(Supplied records)
════════════════════
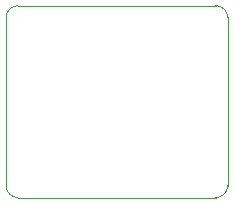
<source format=gbr>
%TF.GenerationSoftware,KiCad,Pcbnew,7.0.10*%
%TF.CreationDate,2024-02-19T11:00:08+07:00*%
%TF.ProjectId,PMODP2PSRAM,504d4f44-5032-4505-9352-414d2e6b6963,rev?*%
%TF.SameCoordinates,PX8c6db50PY50d2eb0*%
%TF.FileFunction,Profile,NP*%
%FSLAX46Y46*%
G04 Gerber Fmt 4.6, Leading zero omitted, Abs format (unit mm)*
G04 Created by KiCad (PCBNEW 7.0.10) date 2024-02-19 11:00:08*
%MOMM*%
%LPD*%
G01*
G04 APERTURE LIST*
%TA.AperFunction,Profile*%
%ADD10C,0.100000*%
%TD*%
G04 APERTURE END LIST*
D10*
X18750000Y15250000D02*
G75*
G03*
X17750000Y16250000I-1000000J0D01*
G01*
X17750000Y0D02*
G75*
G03*
X18750000Y1000000I0J1000000D01*
G01*
X0Y1000000D02*
G75*
G03*
X1000000Y0I1000000J0D01*
G01*
X18750000Y15250000D02*
X18750000Y1000000D01*
X1000000Y16250000D02*
G75*
G03*
X0Y15250000I0J-1000000D01*
G01*
X1000000Y16250000D02*
X17750000Y16250000D01*
X0Y1000000D02*
X0Y15250000D01*
X17750000Y0D02*
X1000000Y0D01*
M02*

</source>
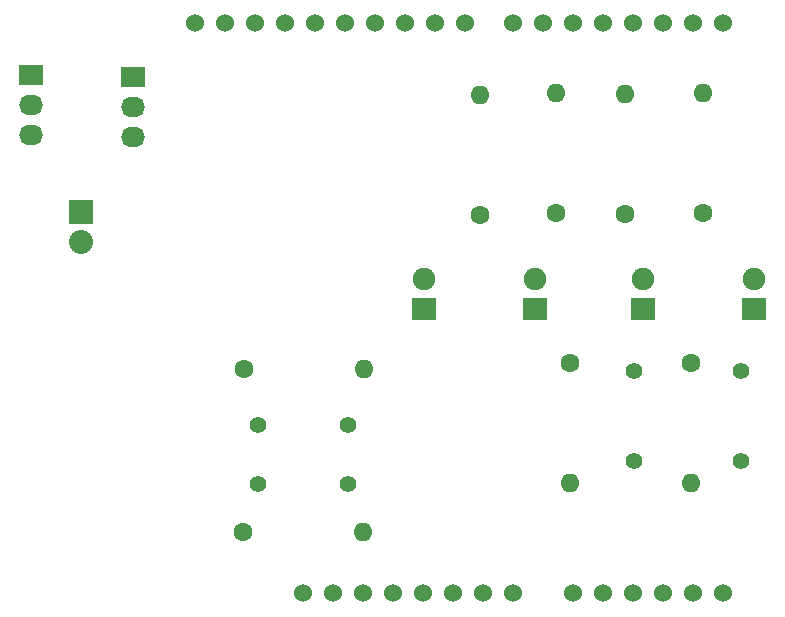
<source format=gbr>
G04 #@! TF.FileFunction,Copper,L2,Bot,Signal*
%FSLAX46Y46*%
G04 Gerber Fmt 4.6, Leading zero omitted, Abs format (unit mm)*
G04 Created by KiCad (PCBNEW 4.0.5+dfsg1-4) date Thu May 16 10:40:04 2019*
%MOMM*%
%LPD*%
G01*
G04 APERTURE LIST*
%ADD10C,0.100000*%
%ADD11C,1.397000*%
%ADD12R,2.000000X1.900000*%
%ADD13C,1.900000*%
%ADD14R,2.032000X1.727200*%
%ADD15O,2.032000X1.727200*%
%ADD16C,1.600000*%
%ADD17O,1.600000X1.600000*%
%ADD18C,1.524000*%
%ADD19R,2.032000X2.032000*%
%ADD20O,2.032000X2.032000*%
G04 APERTURE END LIST*
D10*
D11*
X172593000Y-88201500D03*
X180213000Y-88201500D03*
X204406500Y-83629500D03*
X204406500Y-91249500D03*
X172593000Y-93218000D03*
X180213000Y-93218000D03*
X213487000Y-83629500D03*
X213487000Y-91249500D03*
D12*
X214630000Y-78359000D03*
D13*
X214630000Y-75819000D03*
D12*
X205232000Y-78359000D03*
D13*
X205232000Y-75819000D03*
D12*
X196088000Y-78359000D03*
D13*
X196088000Y-75819000D03*
D12*
X186690000Y-78359000D03*
D13*
X186690000Y-75819000D03*
D14*
X153352500Y-58610500D03*
D15*
X153352500Y-61150500D03*
X153352500Y-63690500D03*
D14*
X162052000Y-58737500D03*
D15*
X162052000Y-61277500D03*
X162052000Y-63817500D03*
D16*
X171323000Y-97282000D03*
D17*
X181483000Y-97282000D03*
D16*
X199009000Y-82931000D03*
D17*
X199009000Y-93091000D03*
D16*
X209232500Y-82931000D03*
D17*
X209232500Y-93091000D03*
D16*
X171386500Y-83439000D03*
D17*
X181546500Y-83439000D03*
D16*
X210248500Y-70294500D03*
D17*
X210248500Y-60134500D03*
D16*
X203708000Y-70358000D03*
D17*
X203708000Y-60198000D03*
D16*
X197802500Y-70294500D03*
D17*
X197802500Y-60134500D03*
D16*
X191389000Y-70421500D03*
D17*
X191389000Y-60261500D03*
D18*
X212001100Y-102463600D03*
X209461100Y-102463600D03*
X206921100Y-102463600D03*
X199301100Y-102463600D03*
X201841100Y-102463600D03*
X204381100Y-102463600D03*
X194221100Y-102463600D03*
X191681100Y-102463600D03*
X189141100Y-102463600D03*
X184061100Y-102463600D03*
X181521100Y-102463600D03*
X212001100Y-54203600D03*
X209461100Y-54203600D03*
X206921100Y-54203600D03*
X204381100Y-54203600D03*
X201841100Y-54203600D03*
X199301100Y-54203600D03*
X196761100Y-54203600D03*
X194221100Y-54203600D03*
X190157100Y-54203600D03*
X187617100Y-54203600D03*
X185077100Y-54203600D03*
X182537100Y-54203600D03*
X179997100Y-54203600D03*
X177457100Y-54203600D03*
X174917100Y-54203600D03*
X172377100Y-54203600D03*
X186601100Y-102463600D03*
X169837100Y-54203600D03*
X167297100Y-54203600D03*
X178981100Y-102463600D03*
X176441100Y-102463600D03*
D19*
X157607000Y-70167500D03*
D20*
X157607000Y-72707500D03*
M02*

</source>
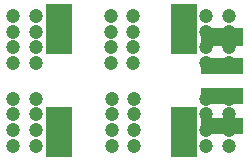
<source format=gts>
G04*
G04 #@! TF.GenerationSoftware,Altium Limited,Altium Designer,22.5.1 (42)*
G04*
G04 Layer_Color=8388736*
%FSLAX25Y25*%
%MOIN*%
G70*
G04*
G04 #@! TF.SameCoordinates,FB260EB1-7277-4AC5-AAB9-1C9609E669AC*
G04*
G04*
G04 #@! TF.FilePolarity,Negative*
G04*
G01*
G75*
%ADD11R,0.14075X0.05709*%
%ADD12R,0.14075X0.06102*%
%ADD13R,0.08674X0.16942*%
%ADD14C,0.04737*%
D11*
X478691Y307283D02*
D03*
X478789Y317323D02*
D03*
X478691Y327264D02*
D03*
D12*
X478789Y337205D02*
D03*
D13*
X466082Y305552D02*
D03*
X466082Y339804D02*
D03*
X424508Y305512D02*
D03*
X424508Y339764D02*
D03*
D14*
X473526Y300787D02*
D03*
Y306037D02*
D03*
Y311286D02*
D03*
Y316535D02*
D03*
X481049Y316535D02*
D03*
Y311286D02*
D03*
Y306037D02*
D03*
Y300787D02*
D03*
X442009Y300787D02*
D03*
Y306037D02*
D03*
Y311286D02*
D03*
Y316535D02*
D03*
X449532Y316535D02*
D03*
Y311286D02*
D03*
Y306037D02*
D03*
Y300787D02*
D03*
X416775D02*
D03*
Y306037D02*
D03*
Y311286D02*
D03*
Y316535D02*
D03*
X409252Y316535D02*
D03*
Y311286D02*
D03*
Y306037D02*
D03*
Y300787D02*
D03*
X481112Y328346D02*
D03*
Y333596D02*
D03*
Y338845D02*
D03*
Y344094D02*
D03*
X473589Y344094D02*
D03*
Y338845D02*
D03*
Y333596D02*
D03*
Y328346D02*
D03*
X449221Y328346D02*
D03*
Y333596D02*
D03*
Y338845D02*
D03*
Y344094D02*
D03*
X441698Y344094D02*
D03*
Y338845D02*
D03*
Y333596D02*
D03*
Y328346D02*
D03*
X416677Y344094D02*
D03*
Y338845D02*
D03*
Y333596D02*
D03*
Y328346D02*
D03*
X409154Y328346D02*
D03*
Y333596D02*
D03*
Y338845D02*
D03*
Y344094D02*
D03*
M02*

</source>
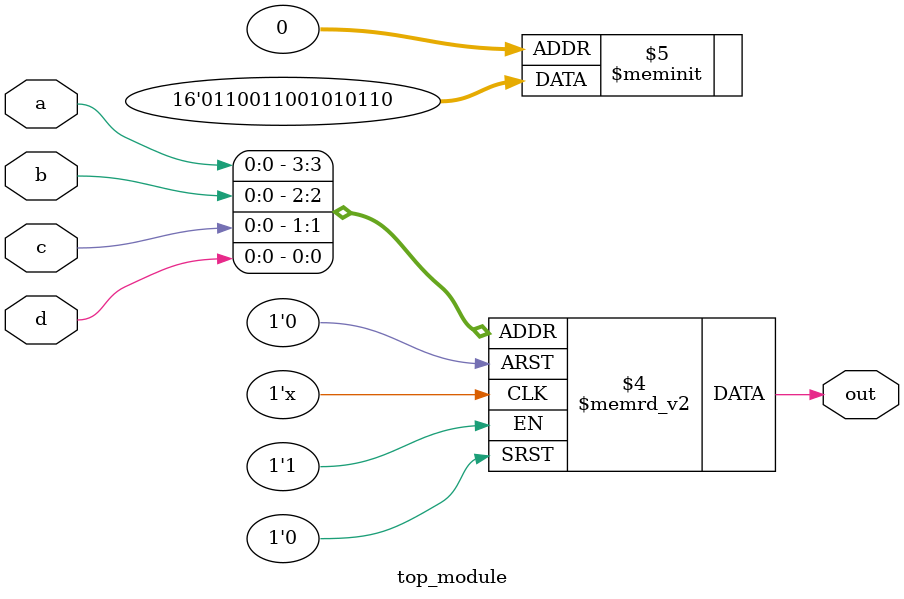
<source format=sv>
module top_module (
	input a, 
	input b,
	input c,
	input d,
	output reg out
);
	always @(*) begin
		case({a,b,c,d})
			4'b0000: out = 1'b0;
			4'b0001: out = 1'b1;
			4'b0010: out = 1'b1;
			4'b0011: out = 1'b0;
			4'b0100: out = 1'b1;
			4'b0101: out = 1'b0;
			4'b0110: out = 1'b1;
			4'b0111: out = 1'b0;
			4'b1000: out = 1'b0;
			4'b1001: out = 1'b1;
			4'b1010: out = 1'b1;
			4'b1011: out = 1'b0;
			4'b1100: out = 1'b0;
			4'b1101: out = 1'b1;
			4'b1110: out = 1'b1;
			4'b1111: out = 1'b0;
		endcase
	end
endmodule

</source>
════════════════════
(What is needed) Return the data exactly. Pictures stay out.

(Written answer)
<source format=gbr>
%TF.GenerationSoftware,KiCad,Pcbnew,7.0.10*%
%TF.CreationDate,2024-02-19T11:00:08+07:00*%
%TF.ProjectId,PMODP2PSRAM,504d4f44-5032-4505-9352-414d2e6b6963,rev?*%
%TF.SameCoordinates,PX8c6db50PY50d2eb0*%
%TF.FileFunction,Profile,NP*%
%FSLAX46Y46*%
G04 Gerber Fmt 4.6, Leading zero omitted, Abs format (unit mm)*
G04 Created by KiCad (PCBNEW 7.0.10) date 2024-02-19 11:00:08*
%MOMM*%
%LPD*%
G01*
G04 APERTURE LIST*
%TA.AperFunction,Profile*%
%ADD10C,0.100000*%
%TD*%
G04 APERTURE END LIST*
D10*
X18750000Y15250000D02*
G75*
G03*
X17750000Y16250000I-1000000J0D01*
G01*
X17750000Y0D02*
G75*
G03*
X18750000Y1000000I0J1000000D01*
G01*
X0Y1000000D02*
G75*
G03*
X1000000Y0I1000000J0D01*
G01*
X18750000Y15250000D02*
X18750000Y1000000D01*
X1000000Y16250000D02*
G75*
G03*
X0Y15250000I0J-1000000D01*
G01*
X1000000Y16250000D02*
X17750000Y16250000D01*
X0Y1000000D02*
X0Y15250000D01*
X17750000Y0D02*
X1000000Y0D01*
M02*

</source>
<source format=gbr>
G04 #@! TF.FileFunction,Copper,L2,Bot,Signal*
%FSLAX46Y46*%
G04 Gerber Fmt 4.6, Leading zero omitted, Abs format (unit mm)*
G04 Created by KiCad (PCBNEW 4.0.5+dfsg1-4) date Thu May 16 10:40:04 2019*
%MOMM*%
%LPD*%
G01*
G04 APERTURE LIST*
%ADD10C,0.100000*%
%ADD11C,1.397000*%
%ADD12R,2.000000X1.900000*%
%ADD13C,1.900000*%
%ADD14R,2.032000X1.727200*%
%ADD15O,2.032000X1.727200*%
%ADD16C,1.600000*%
%ADD17O,1.600000X1.600000*%
%ADD18C,1.524000*%
%ADD19R,2.032000X2.032000*%
%ADD20O,2.032000X2.032000*%
G04 APERTURE END LIST*
D10*
D11*
X172593000Y-88201500D03*
X180213000Y-88201500D03*
X204406500Y-83629500D03*
X204406500Y-91249500D03*
X172593000Y-93218000D03*
X180213000Y-93218000D03*
X213487000Y-83629500D03*
X213487000Y-91249500D03*
D12*
X214630000Y-78359000D03*
D13*
X214630000Y-75819000D03*
D12*
X205232000Y-78359000D03*
D13*
X205232000Y-75819000D03*
D12*
X196088000Y-78359000D03*
D13*
X196088000Y-75819000D03*
D12*
X186690000Y-78359000D03*
D13*
X186690000Y-75819000D03*
D14*
X153352500Y-58610500D03*
D15*
X153352500Y-61150500D03*
X153352500Y-63690500D03*
D14*
X162052000Y-58737500D03*
D15*
X162052000Y-61277500D03*
X162052000Y-63817500D03*
D16*
X171323000Y-97282000D03*
D17*
X181483000Y-97282000D03*
D16*
X199009000Y-82931000D03*
D17*
X199009000Y-93091000D03*
D16*
X209232500Y-82931000D03*
D17*
X209232500Y-93091000D03*
D16*
X171386500Y-83439000D03*
D17*
X181546500Y-83439000D03*
D16*
X210248500Y-70294500D03*
D17*
X210248500Y-60134500D03*
D16*
X203708000Y-70358000D03*
D17*
X203708000Y-60198000D03*
D16*
X197802500Y-70294500D03*
D17*
X197802500Y-60134500D03*
D16*
X191389000Y-70421500D03*
D17*
X191389000Y-60261500D03*
D18*
X212001100Y-102463600D03*
X209461100Y-102463600D03*
X206921100Y-102463600D03*
X199301100Y-102463600D03*
X201841100Y-102463600D03*
X204381100Y-102463600D03*
X194221100Y-102463600D03*
X191681100Y-102463600D03*
X189141100Y-102463600D03*
X184061100Y-102463600D03*
X181521100Y-102463600D03*
X212001100Y-54203600D03*
X209461100Y-54203600D03*
X206921100Y-54203600D03*
X204381100Y-54203600D03*
X201841100Y-54203600D03*
X199301100Y-54203600D03*
X196761100Y-54203600D03*
X194221100Y-54203600D03*
X190157100Y-54203600D03*
X187617100Y-54203600D03*
X185077100Y-54203600D03*
X182537100Y-54203600D03*
X179997100Y-54203600D03*
X177457100Y-54203600D03*
X174917100Y-54203600D03*
X172377100Y-54203600D03*
X186601100Y-102463600D03*
X169837100Y-54203600D03*
X167297100Y-54203600D03*
X178981100Y-102463600D03*
X176441100Y-102463600D03*
D19*
X157607000Y-70167500D03*
D20*
X157607000Y-72707500D03*
M02*

</source>
<source format=gts>
G04*
G04 #@! TF.GenerationSoftware,Altium Limited,Altium Designer,22.5.1 (42)*
G04*
G04 Layer_Color=8388736*
%FSLAX25Y25*%
%MOIN*%
G70*
G04*
G04 #@! TF.SameCoordinates,FB260EB1-7277-4AC5-AAB9-1C9609E669AC*
G04*
G04*
G04 #@! TF.FilePolarity,Negative*
G04*
G01*
G75*
%ADD11R,0.14075X0.05709*%
%ADD12R,0.14075X0.06102*%
%ADD13R,0.08674X0.16942*%
%ADD14C,0.04737*%
D11*
X478691Y307283D02*
D03*
X478789Y317323D02*
D03*
X478691Y327264D02*
D03*
D12*
X478789Y337205D02*
D03*
D13*
X466082Y305552D02*
D03*
X466082Y339804D02*
D03*
X424508Y305512D02*
D03*
X424508Y339764D02*
D03*
D14*
X473526Y300787D02*
D03*
Y306037D02*
D03*
Y311286D02*
D03*
Y316535D02*
D03*
X481049Y316535D02*
D03*
Y311286D02*
D03*
Y306037D02*
D03*
Y300787D02*
D03*
X442009Y300787D02*
D03*
Y306037D02*
D03*
Y311286D02*
D03*
Y316535D02*
D03*
X449532Y316535D02*
D03*
Y311286D02*
D03*
Y306037D02*
D03*
Y300787D02*
D03*
X416775D02*
D03*
Y306037D02*
D03*
Y311286D02*
D03*
Y316535D02*
D03*
X409252Y316535D02*
D03*
Y311286D02*
D03*
Y306037D02*
D03*
Y300787D02*
D03*
X481112Y328346D02*
D03*
Y333596D02*
D03*
Y338845D02*
D03*
Y344094D02*
D03*
X473589Y344094D02*
D03*
Y338845D02*
D03*
Y333596D02*
D03*
Y328346D02*
D03*
X449221Y328346D02*
D03*
Y333596D02*
D03*
Y338845D02*
D03*
Y344094D02*
D03*
X441698Y344094D02*
D03*
Y338845D02*
D03*
Y333596D02*
D03*
Y328346D02*
D03*
X416677Y344094D02*
D03*
Y338845D02*
D03*
Y333596D02*
D03*
Y328346D02*
D03*
X409154Y328346D02*
D03*
Y333596D02*
D03*
Y338845D02*
D03*
Y344094D02*
D03*
M02*

</source>
<source format=sv>
module top_module (
	input a, 
	input b,
	input c,
	input d,
	output reg out
);
	always @(*) begin
		case({a,b,c,d})
			4'b0000: out = 1'b0;
			4'b0001: out = 1'b1;
			4'b0010: out = 1'b1;
			4'b0011: out = 1'b0;
			4'b0100: out = 1'b1;
			4'b0101: out = 1'b0;
			4'b0110: out = 1'b1;
			4'b0111: out = 1'b0;
			4'b1000: out = 1'b0;
			4'b1001: out = 1'b1;
			4'b1010: out = 1'b1;
			4'b1011: out = 1'b0;
			4'b1100: out = 1'b0;
			4'b1101: out = 1'b1;
			4'b1110: out = 1'b1;
			4'b1111: out = 1'b0;
		endcase
	end
endmodule

</source>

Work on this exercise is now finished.